Other studies Mencucciet al23, Kurz et al19, Wilczynski et al20 found no statistical differences between the two techniques. In a study comparing microincision (2.2 mm) versus standard (2.8 mm) clear corneal cataract surgery, mean cumulative dissipated energy was 6.64±3.82 in the 2.8 mm incision group and 5.07±3.14 in the 2.2 mm group; the difference was significant but this could be attributed to the use of different phaco tip configurations in between two groups.24
Tanaka et al24 showed lower ultrasonic output in the bimanual group than in the coaxial group. Tanaka et al correlated it with better efficiency of nuclear treatment, including nuclear compliance, crushing and flexor hinge in the case of bimanual procedure. Cremaet al18 showed the mean US power was similar between groups (mean 10.1 ± 3.76% and 10.0 ± 4.0%, respectively).
In our study the mean total balanced salt solution used in standard phaco group was 128.83±19.81ml whereas 139.33±13.57ml in coaxial MICS group which was statistically significant. Alioet al11 observed no significant difference in total BSS used in both MICS and coaxial phacoemulsification group. Dossoet al10 also did not find any statistically significant difference between total BSS used in coaxial MICS and conventional coaxial cataract surgery.
No early intraoperative or postoperative occurred that require a change in therapy. No eye showed signs of corneal thermal burn, zonular dehiscence, posterior capsular ruptures, 1OL decentration, IOL pigmentation, and IOL discoloration. Only one case had minor damage to IOL but did not show any IOL decentration and was excluded from the study.
Alioet al11, Dogru et al17, Agarwal et al7 also did not report any significant wound burn in their respective case studies.
CONCLUSION
In Standard phacoemulsification the mean best corrected visual acuity at the end of6 weeks was 0.04±0.07 and 0.05±0.08 in the coaxial Microincision Cataract Surgery group. The difference between the two groups was not significant.

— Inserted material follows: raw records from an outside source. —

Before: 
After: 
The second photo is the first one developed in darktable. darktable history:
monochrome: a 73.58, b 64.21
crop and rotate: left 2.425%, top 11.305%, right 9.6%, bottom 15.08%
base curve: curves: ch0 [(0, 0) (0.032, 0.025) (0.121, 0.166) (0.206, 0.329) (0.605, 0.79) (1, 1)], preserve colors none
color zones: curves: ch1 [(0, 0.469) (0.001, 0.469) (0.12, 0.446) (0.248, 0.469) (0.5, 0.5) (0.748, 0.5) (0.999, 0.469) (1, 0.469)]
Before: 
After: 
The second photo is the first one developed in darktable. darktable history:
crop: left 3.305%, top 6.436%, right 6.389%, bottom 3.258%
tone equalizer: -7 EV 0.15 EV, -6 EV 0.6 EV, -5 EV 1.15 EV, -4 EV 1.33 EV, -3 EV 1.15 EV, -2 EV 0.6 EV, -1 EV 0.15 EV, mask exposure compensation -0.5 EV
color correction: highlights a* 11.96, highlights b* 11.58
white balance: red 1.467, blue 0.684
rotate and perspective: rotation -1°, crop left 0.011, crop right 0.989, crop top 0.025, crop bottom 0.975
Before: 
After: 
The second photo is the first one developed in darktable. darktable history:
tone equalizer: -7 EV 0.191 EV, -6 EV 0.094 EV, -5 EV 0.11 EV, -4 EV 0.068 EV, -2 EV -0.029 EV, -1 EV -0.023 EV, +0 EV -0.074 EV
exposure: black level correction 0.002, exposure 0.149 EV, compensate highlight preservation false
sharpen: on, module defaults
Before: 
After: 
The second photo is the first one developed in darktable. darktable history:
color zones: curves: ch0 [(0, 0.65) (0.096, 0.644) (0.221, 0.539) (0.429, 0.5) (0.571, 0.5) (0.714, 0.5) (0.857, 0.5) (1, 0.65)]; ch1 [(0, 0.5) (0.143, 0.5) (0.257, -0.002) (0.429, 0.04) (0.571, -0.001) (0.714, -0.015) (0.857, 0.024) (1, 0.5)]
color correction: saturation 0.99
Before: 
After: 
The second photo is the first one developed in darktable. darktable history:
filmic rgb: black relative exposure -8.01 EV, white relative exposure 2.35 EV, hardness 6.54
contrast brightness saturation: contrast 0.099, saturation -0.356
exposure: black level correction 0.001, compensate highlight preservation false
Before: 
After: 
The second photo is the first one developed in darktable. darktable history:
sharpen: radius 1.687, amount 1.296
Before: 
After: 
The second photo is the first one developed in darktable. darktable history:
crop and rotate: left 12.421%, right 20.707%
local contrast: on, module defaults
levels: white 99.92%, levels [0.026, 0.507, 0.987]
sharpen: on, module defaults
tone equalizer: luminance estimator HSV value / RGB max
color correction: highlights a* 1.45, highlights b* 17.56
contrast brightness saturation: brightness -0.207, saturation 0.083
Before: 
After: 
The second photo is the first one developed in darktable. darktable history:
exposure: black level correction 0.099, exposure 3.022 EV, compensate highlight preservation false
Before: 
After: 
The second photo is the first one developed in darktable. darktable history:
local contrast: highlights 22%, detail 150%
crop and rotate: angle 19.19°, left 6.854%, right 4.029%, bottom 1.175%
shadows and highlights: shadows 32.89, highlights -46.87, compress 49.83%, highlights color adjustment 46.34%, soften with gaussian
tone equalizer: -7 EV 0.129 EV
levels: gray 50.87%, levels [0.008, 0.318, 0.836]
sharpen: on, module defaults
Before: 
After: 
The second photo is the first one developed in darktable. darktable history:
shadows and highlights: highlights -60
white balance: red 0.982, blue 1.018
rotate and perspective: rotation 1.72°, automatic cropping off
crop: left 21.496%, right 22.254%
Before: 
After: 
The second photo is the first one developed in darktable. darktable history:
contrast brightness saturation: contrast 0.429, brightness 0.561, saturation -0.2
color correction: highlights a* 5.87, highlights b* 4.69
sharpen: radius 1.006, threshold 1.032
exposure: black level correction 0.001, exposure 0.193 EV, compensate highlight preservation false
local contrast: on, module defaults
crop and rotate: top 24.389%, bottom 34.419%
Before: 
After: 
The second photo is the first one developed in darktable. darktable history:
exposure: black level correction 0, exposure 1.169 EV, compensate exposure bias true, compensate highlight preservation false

The mean SIA showed statistically significant difference between the two groups at 1st post-operative day was 1.20±0.76 in the Standard phacoemulsification group whereas 0.82± 0.60 in coaxial MICS group and at 1 week was 1.05± 0.73 in Standard phaco group, whereas 0.62± 0.45 in coaxial MICS group post operatively. There was no significant difference between SIA in two groups at 2 weeks, 4 weeks and 6 weeks follow up visits.
There was significant statistical difference between the two groups in mean effective phacoemulsification time which was 29.80± 3.67 seconds in the Standard phacoemulsification group and 31.93± 4.08 seconds in coaxial MICS group.
The mean total phacoemulsification power in the Standard phacoemulsification group was 35.77±5.17%, whereas 33.70± 3.05% in coaxial MICS group which was statistically significant.
The mean total BSSV used in the Standard phacoemulsification group was 128.83±19.81 ml, whereas 139.33±13.57ml in coaxial MICS group and was statistically significant.
The main advantage of coaxial MICS is that it uses the same methods as the standard technique but with smaller incisions. As the surgeon does not need to change his or her technique, the learning curve is short.Today; there is a clear trend towards smaller incisions and the discussion that because of small learning curve, better fluidics, same instrumentation, and the same IOL inserted through a sub-2mm incision, coaxial microincision cataract surgery is an ideal surgery technique.
Thus, it is concluded that Coaxial Microincision Cataract Surgery is a safe and effective technique for cataract surgery. Coaxial MICS can be used by all surgeons who are familiar with conventional phacoemulsification. Although effective phacoemulsification time and total volume of BSS used were significantly higher in coaxial MICS than with standard phacoemulsification group, the postoperative results of the two techniques were comparable.